Out-of-scope for this PR (will be raised as Major findings for user
decision):
- tests/test_tools.py has no `test_greet_registered_on_server` despite
  test_server_info.py and test_code_review.py both having that pattern.
- server_info.py wheel-install fallback path (lines 41-42, 52-56) is 0%
  covered; test only exercises the dev/source-tree read-pyproject path.
- src/my_mcp_server/tools/greet.py defines a `register()` that's never
  called by server.py — fully dead modular example.
- SECURITY.md "branch protection on main" claim is starter-side only;
  clones inherit nothing.
- 4 Dependabot PRs (#28, #29, #30, #31) opened today — #28 is
  attest-build-provenance v3.2.0 → v4.1.0, making our 6-hour-old SHA
  pin already one major behind.
@heznpc heznpc enabled auto-merge (squash) May 21, 2026 12:55
@heznpc heznpc merged commit 98b7892 into main May 21, 2026
8 checks passed
@heznpc heznpc deleted the fix/second-pass-audit-2026-05-21 branch May 21, 2026 12:56
heznpc added a commit that referenced this pull request May 21, 2026
…verage, dead modular example, clone-vs-starter boundary (#33)

Resolves all 4 Major findings from the second-pass audit on PR #32.

[M1] tests/test_tools.py: add `test_greet_registered_on_server`
- Parallels test_server_info.py and test_code_review.py, both of which had
  an equivalent registration assertion already.
- Calls `mcp.list_tools()` and verifies the greet tool is wired in AND that
  the generated JSON Schema actually reflects the Annotated[..., Field(
  min_length, max_length)] constraints. Without this, FastMCP's schema
  generation was an unverified link in the protocol contract.

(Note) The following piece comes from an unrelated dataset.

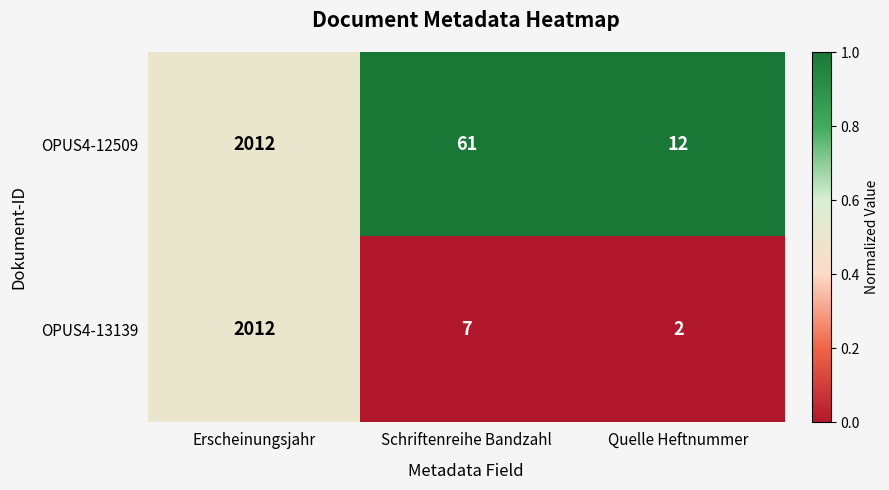

True or false: OPUS4-12509 has a value of 61 at Schriftenreihe Bandzahl.

True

[M2] tests/test_server_info.py: cover wheel-install fallback path
- The existing tests all walk the source tree and find pyproject.toml.
  That's the dev/editable-install path. When a user does `pip install
  my-mcp-server` from a wheel, pyproject.toml is NOT shipped — _read_pyproject
  returns None and _server_metadata must fall back to
  importlib.metadata.version(). That branch (server_info.py:51-56) was
  previously 0% covered.
- Three new tests via monkeypatch:
  · `_read_pyproject` returns None → version comes from importlib.metadata.
  · `_read_pyproject` returns None AND importlib.metadata raises
    PackageNotFoundError → returns "0.0.0" fallback.
  · pyproject.toml exists but has no [project] table → covers the
    server_info.py:42 exit.
- server_info.py coverage: 79% → 96%.

[M3] src/my_mcp_server/tools/greet.py: delete dead modular example
- The file defined `greet_formal` + a `register()` function, but server.py
  never called `from my_mcp_server.tools.greet import register` to wire it
  in. 100% dead code with 0% test coverage.
- Updated server.py:71-74 comment to describe the modular pattern in
  prose without referencing the deleted file.

[M4] SECURITY.md: distinguish code-level vs runtime GitHub settings
- Previous text "Repo-side toggles enabled — Secret scanning + push
  protection + Dependabot security updates + branch protection on main"
  was misleading for clones: GitHub does NOT copy these settings when a
  template is cloned into a new repo. Clones inherited the false belief
  that "I'm safe because the starter is."
- Added a new section "What clones inherit vs. what they don't" with the
  exact `gh api` invocations clones can run to replicate the toggles on
  their own fork.

Coverage moved 70.64% → 84.69% (also benefits from M3 deletion of the
0%-covered dead module). 21 tests pass (was 17).